第86話


「ねぇグレン?一緒に外行かない?」

「ん?分かった、ラムザ!いくぞ?」

「ん?俺も?」

「うんうん!行こうよ!」

 と三人で外に手を繋いでいくミリア達。

 まぁ、グレンがいるから大丈夫だろ。

 

 ゆっくりとした時間が流れ、家の中も落ち着いて、さて何をしようかな。

 コーヒーを飲みながらソファーに座って、最高じゃないか!金はある!家も!嫁候補だっている。

 あとは余生をまったりと過ごしたいな。

“ティロン”

 とチャイムの音が鳴る、イヤな予感がするが、

「はぁ。なんだ?情報屋」

「いえ、クランハウスおめでとうございます」

「それだけじゃ無いだろ?」

「あ!これ観葉植物!お祝いです」

 情報屋サロメが来たと言うことは『7匹の獣』のことか?


「もう『7匹の獣』はいいぞ?」

「え?本当にですか?情報ってのは知っておくことで回避出来ますが?」

「あー、一理あるな。わかった、あそこか?」

「はい!待ってますんで!」

 と言って帰って行った。


 しょうがないので『アンツ』に行くことにする。

 やはり寂れているのはしょうがないな。

“カランコロン”と中に入ると、奥に入るサロメが手を振っている。


「それでは前金で金貨5枚、後金で」

「ほら、金貨10枚でいいだろ?」

「ありがとうございます!では残りの3匹の獣についてです」


『怠惰の獣、周りを取り巻くものを操り、自身は動かず』


『傲慢の獣、周りを鼓舞し、炎の化身と化す』


『嫉妬の獣、周りを自分のものにし全てを我がものとする』


「はぁ、いつにも増してわからないじゃ無いか」

「すいませんね、なんせ昔の本の翻訳ですから、しかし共通点は周りですからそこは気をつけてくださいね?」

「俺はもうクランを作ったんだよ。危ない橋を渡るわけないだろ?」


 そう、俺には仲間がいるんだ、これまではなんとかなったが、これからはゆっくりしていきたい。

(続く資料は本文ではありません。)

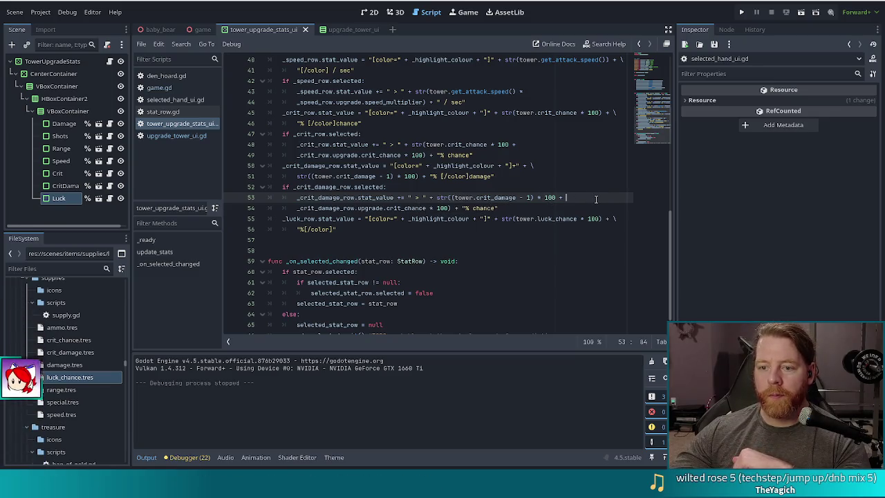
Use upgrade.crit_damage with a '% damage' suffix on line 54 and run the project
{"action": "left_click", "coordinate": [337, 207]}
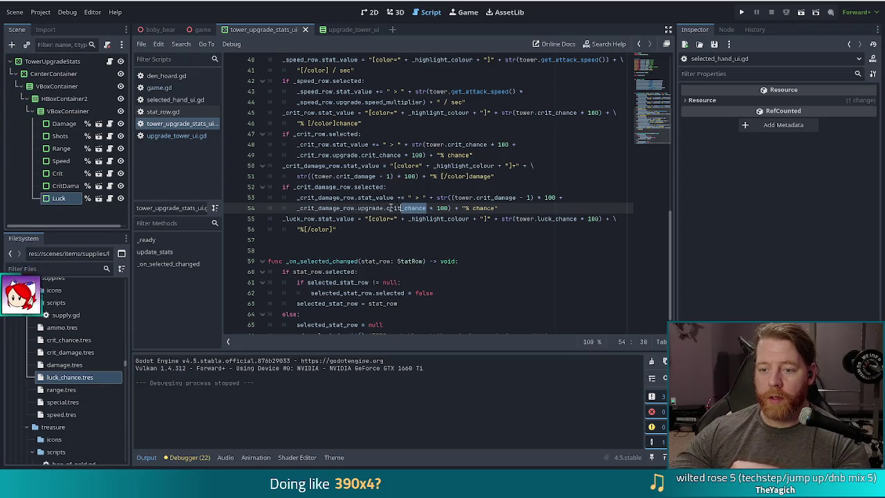
{"action": "type", "text": "crit_damage"}
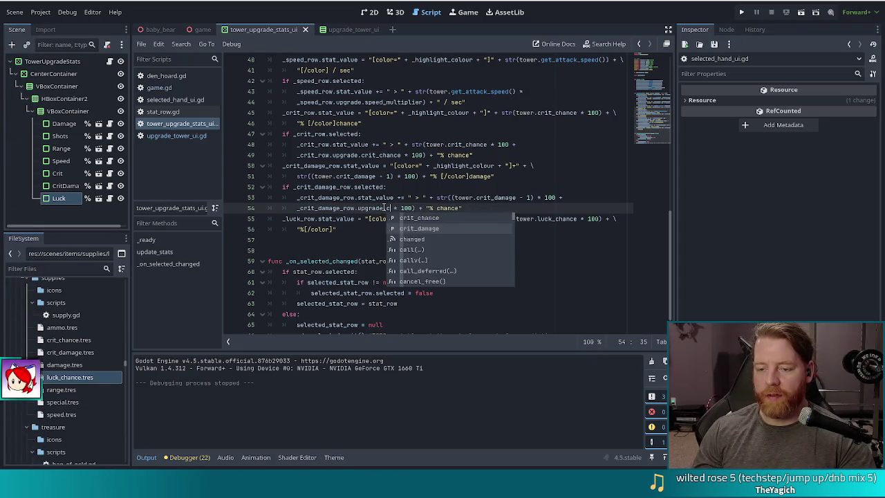
{"action": "key", "text": "Return"}
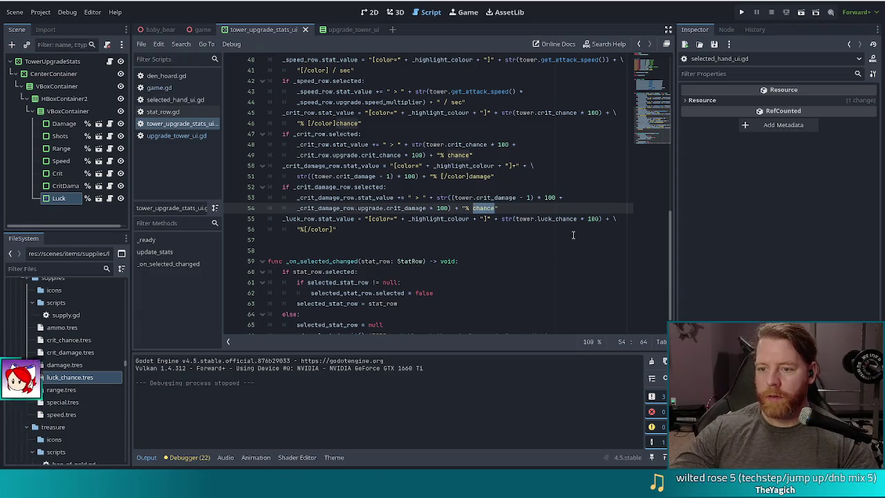
{"action": "key", "text": "BackSpace"}
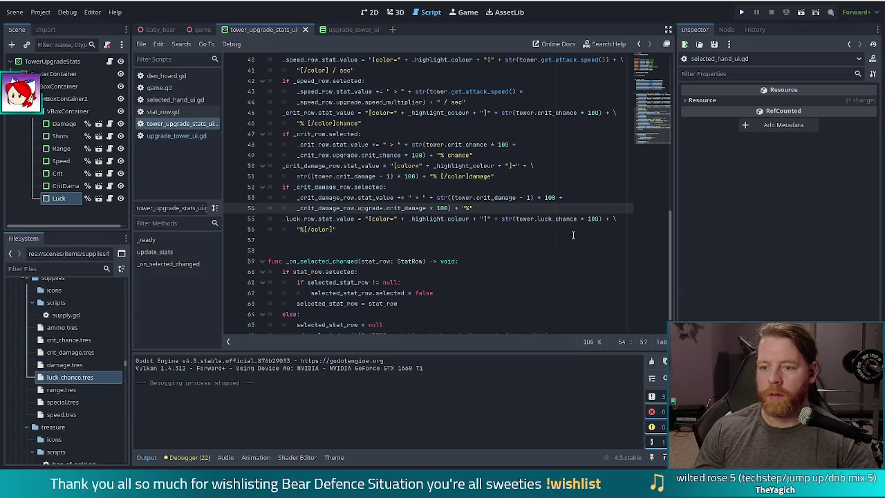
{"action": "type", "text": "damage"}
{"action": "key", "text": "Escape"}
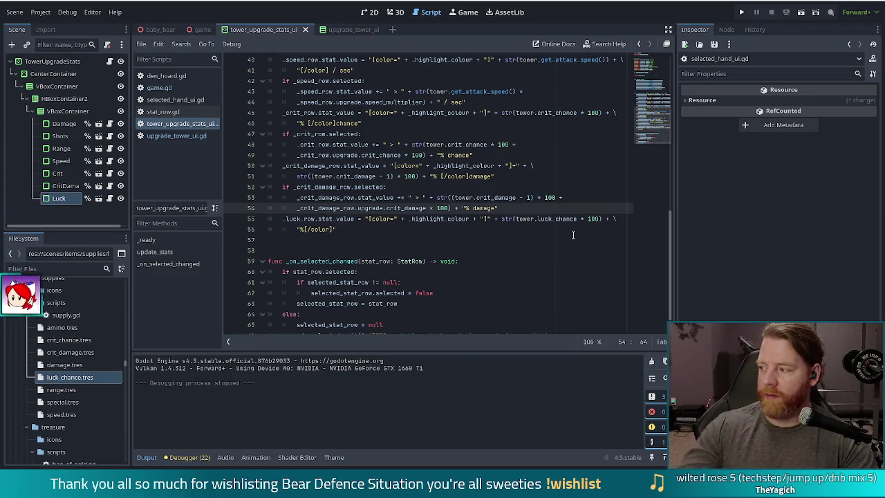
{"action": "left_click", "coordinate": [742, 13]}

「あはは、本当にそうなるといいんですが、星の導きはわからないものですから」


「あと、戦争はどうなってるんだ?」

「あぁ、もう始まってますよ?辺境伯側が優勢ですね!」

「そうか。ならいいか」


 席を立つと、

「あ、『暁の獅子』と言う団体が戦果をあげているようですね」


 なんといったかな?まぁ、頑張ってるんだな。

「わかった、ありがとうな!」

「いえいえ、またよろしくお願いします」


 辺境伯領はこのブランドーから南に行った場所にある。辺境伯側が負ければこちらにも被害が出るだろう。


 まぁ、勝ち戦だったらまだ俺たち冒険者の出番はないな。


 『アンツ』から帰るとミリムが洋服を作っていた。

「おぉ、似合うじゃないか」

 アイラに着せているのはワンピースか?

「そ、そう?」

「おう、こっちではあまりみない服だな」

「えへへ、やっぱりお洋服をつくりたくなって」

「ミリムも遠慮しないでいいから、作りたいのは作ればいいぞ?」

「うん!頑張ってみるね」

 この調子でミリア、ミリムも少しでも昔を忘れてくれるといいんだがな。


 俺も日本のものをこっちで再現しようとおもうのだが、電化製品しか思い浮かばないんだよな。あとは食い物。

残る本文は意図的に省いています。